Na relação de direito material, é muito famosa a Escada Ponteana construída por Pontes de Miranda, em
seu Tratado de Direito Privado (volumes 3 e 4), que descreve quais elementos são impresincídveis para
existência, validade ou eficácia de um negócio jurídico. Os civilistas dizem que o art. 104, CC simboliza bem
esses três passos:
Para a existência do negócio jurídico, necessitaríamos de agente; objeto e forma. Como requisitos de
validade, teríamos agente capaz; objeto lícito, possível, determinado ou determinável; e forma prescrita ou
não defesa em lei. Quanto ao plano da eficácia, verificaríamos se o negócio jurídico possui alguma condição, termo, encargo; se o inadimplemento gerou juros, multas, perdas e danos etc.
Há diferença em falar pressuposto ou requisito?
A doutrina, normalmente, trata ambos os termos de maneira uniforme. Contudo, segundo a melhor técnica,
pressuposto é aquilo que precede ao ato e se coloca como elemento indispensável para sua existência
jurídica. Requisito, por sua vez, é tudo quanto integra a estrutura do ato e diz respeito à sua validade. Assim,
o mais técnico é falar em pressuposto de existência e requisito de validade.
Ocorre que a doutrina trata o tema dos “Pressupostos Processuais” englobando tanto os de existência,
quanto os de validade, razão pela qual iremos diferenciar quando a expressão designa os dois,
englobadamente, e quando o termo é utilizado da forma tecnicamente correta. Vocês verão a pertinente
classificação e aprofundamento com o Professor de Direito Civil, mas saibam que esses planos de existência,
validade e eficácia servem primordialmente ao negócio jurídico. Não são planos da relação de direito
material como um todo.
Da mesma forma, em nossa matéria, Didier ressalta que os pressupostos de existência, requisitos de validade
e condições de eficácia não são da relação jurídica processual, mas sim do procedimento, que seria um ato
jurídico complexo de formação sucessiva. Nesse sentido, não podemos confundir pressupostos/requisitos
do processo (mais especificamente do seu componente extrínseco – procedimento) como um todo com os
pressupostos/requisitos de cada ato.
Ex: A sentença tem que ser motivada (art. 93, IX, CRFB e art. 489, §1º, CPC). A existência de motivação é um
requisito de validade da sentença e não do processo como um todo.

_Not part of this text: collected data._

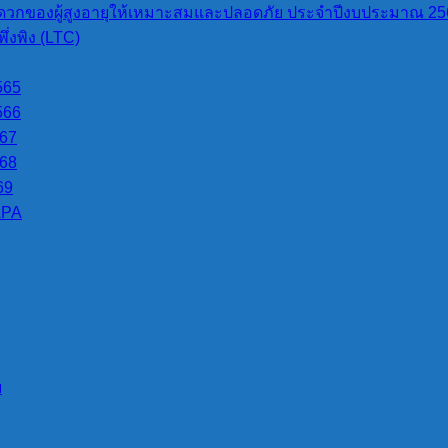
วกของผู้สูงอายุให้เหมาะสมและปลอดภัย ประจำปีงบประมาณ 25
งร้องเรียน มีหน้าที่เก็บรักษาข้อมูล ข้อร้องเรียนและเอกสาร หลักฐานข
่งพิง (LTC)
าที่ที่กฎหมายกำหนด
565
566
567
568
69
LPA
บ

Ex2: Já a competência do juiz é um requisito de validade do processo como um todo.
Quais os 3 princípios devem guiar o exame dos pressupostos/requisitos? Cite exemplos.
Montans destaca que três princípios devem guiar o exame dos pressupostos/requisitos:
instrumentalidade das formas (art. 277, CPC); primazia da decisão de mérito (art. 4º c/c art. 488, CPC) e
ausência de prejuízo (pas de nullité sans grief), consoante art. 282, §1º, CPC.
Ex1: Embora a petição inicial seja inepta, o réu pode ter se defendido ao longo de todo o processo acerca do
mérito. Não pode o juiz, no final, extinguir o feito sem resolução do mérito, se a decisão de mérito já pode
ser dada. Seria prestigiar a forma em detrimento da substância.
Ex2: imagine-se que uma criança esteja em um processo, representada por advogado, mas não representada
pelos pais (tem capacidade de ser parte, mas lhe falta de capacidade processual). Esta criança vence a ação.
Nesse caso, não haveria sentido em anular o processo se a criança venceu.
Ex3: a causa envolve incapaz e o MP não foi intimado. Então, não se observou um requisito de validade.
Acontece que o menor ganhou e, portanto, não há razão de se declarar a nulidade.
Nesse caso, seria interessante remeter o processo ao MP que, consoante o art. 279, §2º, CPC, poderia se
manifestar pela não anulação do feito por conta dessa ausência de prejuízo.